Boulevard in Queens, New York

Springfield Boulevard is a major north/south roadway that runs through the eastern section of Queens, New York. It is 7.8 mi long and goes from Northern Boulevard in Bayside, to 147th Avenue in Springfield Gardens. Springfield Boulevard runs through Bayside, Oakland Gardens, Hollis Hills, Queens Village, Cambria Heights, Laurelton, Springfield Gardens and along the eastern border of St. Albans. The name "Springfield," derived from the Springfield Armory, is one of several firearms-oriented street names in the area. This is the result of the National Rifle Range having been situated on the grounds of what is now Creedmoor State Hospital during the 19th and early 20th centuries.

==Route description==
The north end of Springfield Boulevard is a simple two-way two lane street in southeastern Bayside. It gradually gets wider as it heads towards Springfield Gardens. At some time the city widened Springfield Boulevard in Queens Village from 112th Avenue to Jamaica Avenue, in character with its name as a "Boulevard". South of Jamaica Avenue, it gains a strip median used as a turning lane for intersections, and south of 112th Avenue all the way to 147th Avenue, it gains a median divider.

==Major intersections==
Springfield Boulevard intersects with many major roads including Northern Boulevard, Union Turnpike, Hillside Avenue, Jamaica Avenue, Hempstead Avenue, Linden Boulevard, Francis Lewis Boulevard and Merrick Boulevard.

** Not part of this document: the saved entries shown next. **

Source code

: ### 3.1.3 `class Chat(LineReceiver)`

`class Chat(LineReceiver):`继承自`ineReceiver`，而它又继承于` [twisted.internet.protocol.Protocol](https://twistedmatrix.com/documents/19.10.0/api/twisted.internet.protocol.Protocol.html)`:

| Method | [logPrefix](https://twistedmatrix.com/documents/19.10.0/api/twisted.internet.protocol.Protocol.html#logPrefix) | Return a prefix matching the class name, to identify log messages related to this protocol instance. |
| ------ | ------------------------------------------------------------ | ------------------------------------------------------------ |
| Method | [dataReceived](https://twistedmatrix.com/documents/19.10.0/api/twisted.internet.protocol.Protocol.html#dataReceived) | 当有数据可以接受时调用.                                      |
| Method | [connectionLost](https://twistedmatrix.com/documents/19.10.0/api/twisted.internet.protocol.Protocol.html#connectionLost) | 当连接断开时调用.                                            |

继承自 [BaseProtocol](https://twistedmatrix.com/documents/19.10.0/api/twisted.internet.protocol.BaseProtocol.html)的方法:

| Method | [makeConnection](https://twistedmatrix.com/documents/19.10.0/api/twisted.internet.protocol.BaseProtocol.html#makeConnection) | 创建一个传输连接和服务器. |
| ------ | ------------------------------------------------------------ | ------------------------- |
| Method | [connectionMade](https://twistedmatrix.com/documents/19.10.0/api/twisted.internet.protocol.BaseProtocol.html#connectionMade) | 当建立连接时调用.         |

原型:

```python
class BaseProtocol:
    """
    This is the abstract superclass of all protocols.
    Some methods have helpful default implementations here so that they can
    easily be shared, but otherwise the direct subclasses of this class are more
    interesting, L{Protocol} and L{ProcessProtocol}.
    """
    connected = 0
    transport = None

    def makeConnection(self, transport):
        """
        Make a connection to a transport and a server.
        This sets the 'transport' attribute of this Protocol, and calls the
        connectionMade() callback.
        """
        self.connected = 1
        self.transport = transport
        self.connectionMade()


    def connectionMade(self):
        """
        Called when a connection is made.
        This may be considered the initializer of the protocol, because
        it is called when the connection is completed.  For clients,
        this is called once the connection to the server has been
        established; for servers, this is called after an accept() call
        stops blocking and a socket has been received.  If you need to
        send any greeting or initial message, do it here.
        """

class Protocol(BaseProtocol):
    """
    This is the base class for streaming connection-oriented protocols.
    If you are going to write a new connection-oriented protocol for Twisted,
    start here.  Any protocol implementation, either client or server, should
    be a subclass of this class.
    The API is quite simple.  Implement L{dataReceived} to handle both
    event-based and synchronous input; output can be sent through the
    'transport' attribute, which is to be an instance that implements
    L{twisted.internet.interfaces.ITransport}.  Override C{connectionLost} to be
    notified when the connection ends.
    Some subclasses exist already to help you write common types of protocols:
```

At its southern end, Springfield Boulevard once continued to Rockaway Boulevard; however, frequent flooding led to that stretch being closed. The land there has been developed into a distribution center.

==Transportation==
Springfield Boulevard is served by the following bus routes:
- The Q1 short turns from Jamaica drops off at Springfield Boulevard & Hillside Avenue then turns back around Braddock Avenue to Hillside Avenue going back to Jamaica.
- The Q2 runs between Hollis and Hempstead Avenues.
- The Q27 runs between 56th Avenue and either Francis Lewis Boulevard (Cambria Heights) or 120th Avenue (Flushing), with service originating at 121st Avenue. At 56th Avenue, the bus heads east or west, depending on whether Queensborough Community College is open.
- The Q36 runs between Hillside and Jamaica Avenues.
- The Q51 runs between Linden Boulevard and 118th Avenue in order to turn back west.
- The run between Horace Harding Expressway and 56th Avenue (QCC) or 58th Avenue (opposite terminals). The latter bus runs weekdays only.
- From either North Conduit Avenue (Jamaica terminals), or South Conduit Avenue (opposite terminals), the Q85 and Q89 go to 140th Avenue.
- The Q77 runs the full length of Springfield south of Francis Lewis Boulevard.
- The Q83 runs from Colfax Street to 114th Avenue (Cambria Heights), and from 113th Drive to Murdock Avenue (Jamaica).
- The Q88 runs between Jamaica and 73rd Avenues.
- From there, the take over until Horace Harding Expressway.

==Education==
Many high schools are located near Springfield Boulevard, including Springfield Gardens High School, Martin Van Buren High School, and Benjamin Cardozo High School. Queensborough Community College is also located fairly close to Springfield Boulevard in Bayside.